Olhando a fachada bem pintada do edifício histórico na Avenida República, Centro de Vitória, não dá pra imaginar quantas histórias estão guardadas ali. O Museu Capixaba do Negro – Veronica da Pas (Mucane) completa 25 anos de criação neste dia 13 de maio.
Um marco para o início do processo foi a Comissão do Centenário da Lei Áurea, que organizou em junho de 1988, o I Seminário Internacional de Cultura Afro na Universidade Federal do Espírito Santo (Ufes), com participação de importantes nomes do movimento negro capixaba, além de convidados de outros estados e países, fomentando e visibilizando mais debates e propostas do movimento negro para o Espírito Santo.
Em 2008, o edifício foi cedido à Prefeitura Municipal de Vitória (PMV), que se tornou gestora do Mucane.

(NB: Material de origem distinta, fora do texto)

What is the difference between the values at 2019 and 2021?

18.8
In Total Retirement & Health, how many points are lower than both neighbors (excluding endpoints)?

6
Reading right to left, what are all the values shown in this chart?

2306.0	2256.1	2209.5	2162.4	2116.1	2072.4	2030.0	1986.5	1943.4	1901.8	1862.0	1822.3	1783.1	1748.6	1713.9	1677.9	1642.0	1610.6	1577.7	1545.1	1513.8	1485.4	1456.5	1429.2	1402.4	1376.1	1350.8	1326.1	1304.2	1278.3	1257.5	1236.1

Passou a funcionar provisoriamente na Rua Graciano Neves, até que fossem concluídas as reformas para ser reaberto em 2012, depois de muitos atrasos, em evento com presença do grupo afro Ilê Aiyê.
Iniciou-se, então, um novo período no Mucane, em que a política pública passa a ser mais presente. Hoje, o espaço possui editais de ocupação para selecionar atividades e também serve de utilização para reuniões, encontros, seminários e oficinas e outras atividades relacionadas com as temáticas do espaço. “O museu representa um espaço com muito poder para alterar completamente essa realidade social da população negra da cidade. Trazer uma proposta cultural vinculada a uma proposta política é muito importante”, acredita Ariane.

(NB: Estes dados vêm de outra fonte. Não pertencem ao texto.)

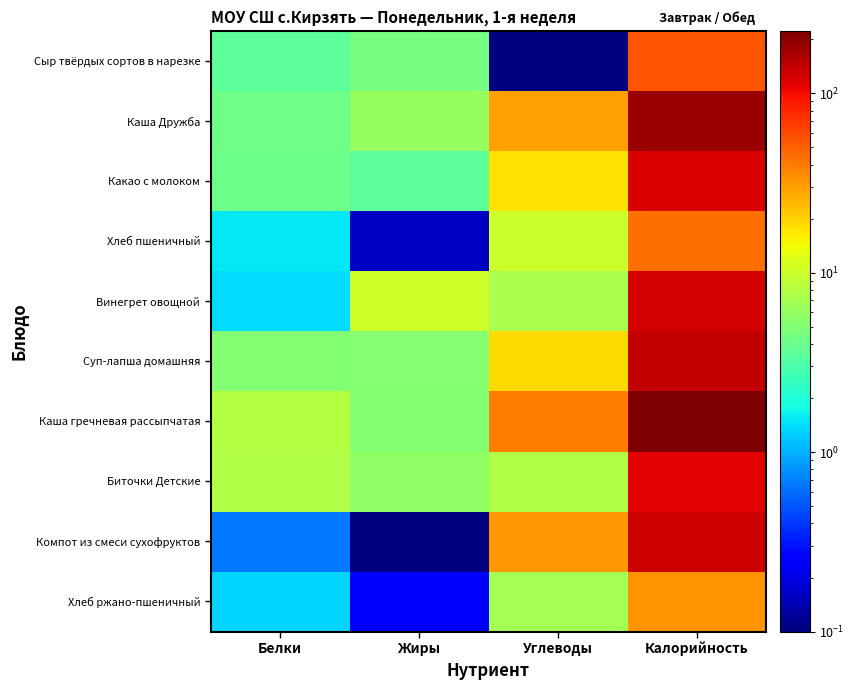

Which series has the widest spread of values?

Каша гречневая рассыпчатая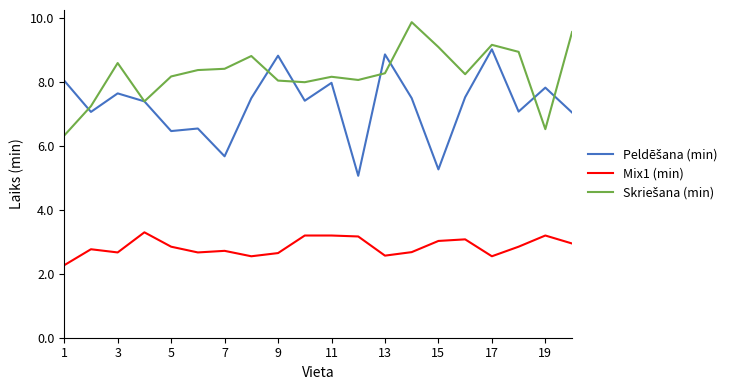

What is the minimum value shown in the chart?

2.3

A participação social é garantida por meio de um Conselho Gestor paritário, composto pelo poder público e entidades da sociedade civil representativas do movimento negro, com poder deliberativo. “Nosso trabalho só é possível porque atua o tempo inteiro com sociedade civil”, diz a atual coordenadora do Museu, a jovem Thaís Souto Amorim, que tinha apenas seis anos quando o museu foi criado. “Nossa militância é manter o espaço ativo o tempo inteiro”.

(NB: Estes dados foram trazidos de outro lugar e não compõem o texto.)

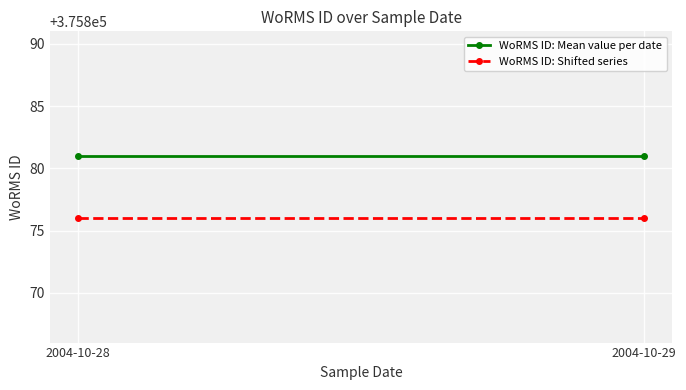

Is this an area chart (filled region under the line)?

No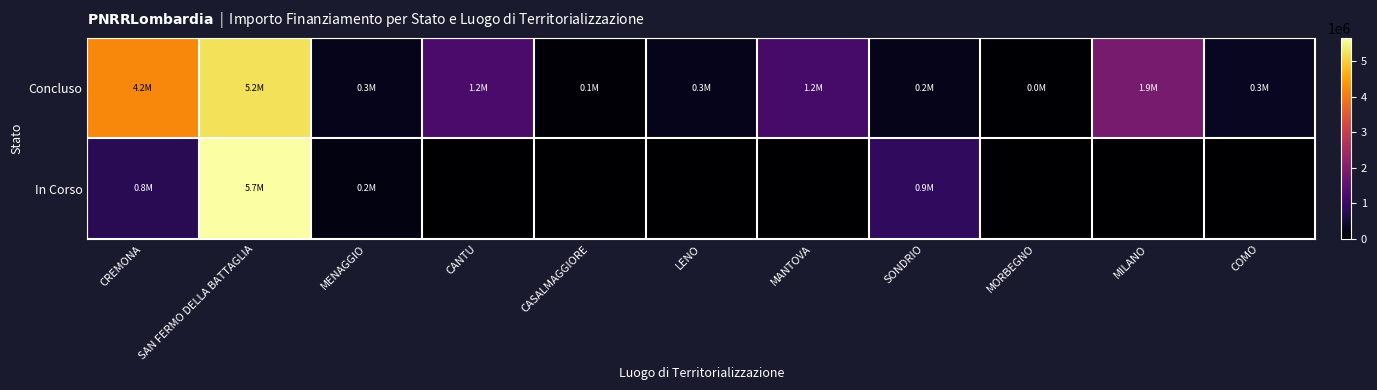

How many series are shown in this chart?

2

Atualmente há oficinas permanentes de dança, música e contação de histórias com vistas de manter a transmissão da história pela oralidade. Ao mesmo tempo em que também há preocupação com a documentação por meio da manutenção da Biblioteca Joaquim Beato, com acervo específico sobre o povo negro no Espírito Santo, no Brasil e no Mundo. Há grupos artísticos que ensaiam de forma frequente no local, outros realizam eventos e atividades de forma provisória.
Apesar das melhorias, da insistência do movimento social e do esforço de gestores e servidores, Ariane ainda considera que o cenário poderia ser melhor se houvesse maior sensibilidade das grandes esferas de poder. “O Mucane possui um curso de qualificação em dança afro com dois anos de duração que é único no Brasil, mas as condições para trabalhar não são adequadas, a estrutura não é como a da Fafi, por exemplo, que não tem foco na questão racial”, reclama. Ela ressalta que as dificuldades são menores justamente pela contribuição voluntária de pessoas e do movimento negro em relação a certas precariedades.
Ariane também acredita que as pessoas precisam ocupar mais o local, principalmente os negros e negras. “O museu é aberto a todos e é bom que todos possam participar. Mas as pessoas negras não vão tanto como poderiam. É importante que nos questionemos onde estamos falhando, se está faltando um pouco mais de empenho não só do poder público, mas principalmente do trabalho que fazemos como sociedade civil em nossas comunidades”.
Dificuldades à parte, o Mucane é um equipamento cultural focado na cultura negra como poucos no Brasil e assume um caráter estratégico para o combate ao racismo e valorização de manifestações culturais por séculos minimizadas ou ocultadas pelas forças hegemônicas.
Olhando sua história em um quarto de século, uma grande lição é que só junto com o poder público ou apesar dele, a sociedade organizada pode impulsionar conquistas importantes, ainda mais pelas populações periféricas, que sofrem diretamente e historicamente com o racismo institucional.